Petrie just can't help himself. He said he was taking a hands-off role, but why was he in the room when Kano and his colleagues met Farmer to talk about what they would like to see happen with the club in the immediate future?

Wasn't he spotted in and around Easter Road when the decision was being made to sack Terry Butcher from the position of manager?

Butcher was fired just after Dempster came into the club and it looks to me like Petrie used her appointment to manoeuvre his way out of the situation. He knew there would be fierce criticism were he seen to be the person to give another head coach the bullet. In my opinion, it is why someone else was left to do the dirty work.

There is no chance Dempster is going to be given complete autonomy while Petrie is there. The party line is that everything in the garden is rosy and my gut feeling is that the two of them will probably get on perfectly well.

However, there is no way he is going to sit back and let her run the business on her own.

Petrie, in fairness, has not done badly on the financial front. Things might not have been anywhere near as bad had he focused purely on that.

Outwith any interference that his managers have suffered down the years, he has chosen the wrong people time and time again. Yet he always tries to get himself off the hook in the end.

Rumours started to circulate from relatively early in Butcher's reign that he wasn't always seeing eye-to-eye with Petrie. Results did not go well. We cannot deny that and you could sense from his general demeanour that Butcher knew towards the end that the writing was on the wall.

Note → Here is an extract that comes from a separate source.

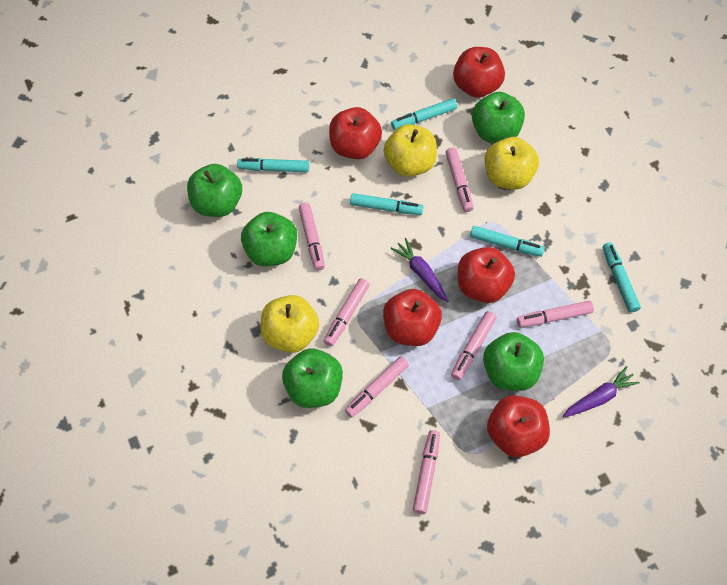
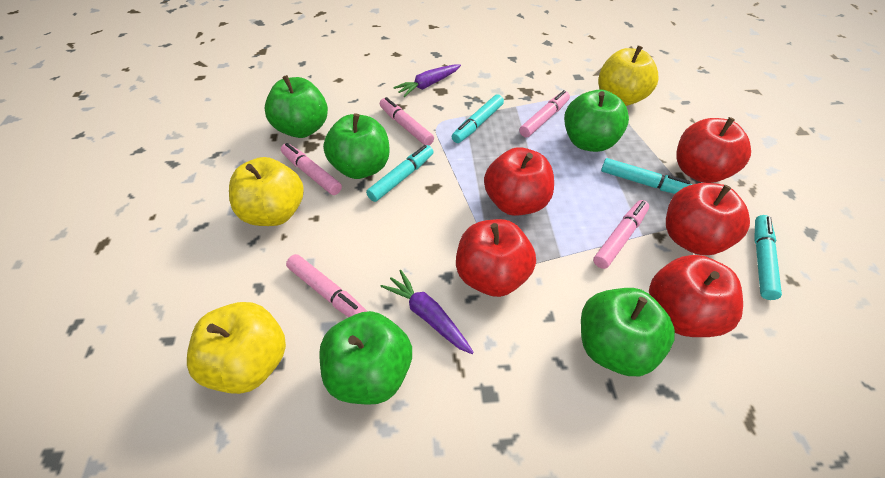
pink marker: 7 -> 5
turquoise marker: 5 -> 4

For me, Petrie had always chosen the type of manager he felt would listen to him, let him say his piece and bend to some degree.Butcher wasn't like that. He is a strong-minded individual. It was not the trademark Petrie appointment, but he maybe felt he had reached a point where he had to try something different. He had to be prepared to let Butcher run the show completely though, and I just don't think Petrie is capable of that.

You could drag up all manner of stories from the reigns of all those 11 managers who have come and gone. Look at the situation that developed with Colin Calderwood. Birmingham City wanted to secure his services as assistant manager to Chris Hughton and offered a reported £300,000 as compensation. It was turned down. Within a matter of months, he was leaving with a pay-off.

Why didn't Hibs take the money when they had the chance? Petrie simply didn't want to let it be known that he had picked the wrong man.

It is all about him, you see. He just doesn't want to admit that he is wrong even when everyone else can see quite clearly that is the case.

It cannot be permitted to go on any longer. Farmer has a decision to make. Hard as it may be for him, there can only be one outcome.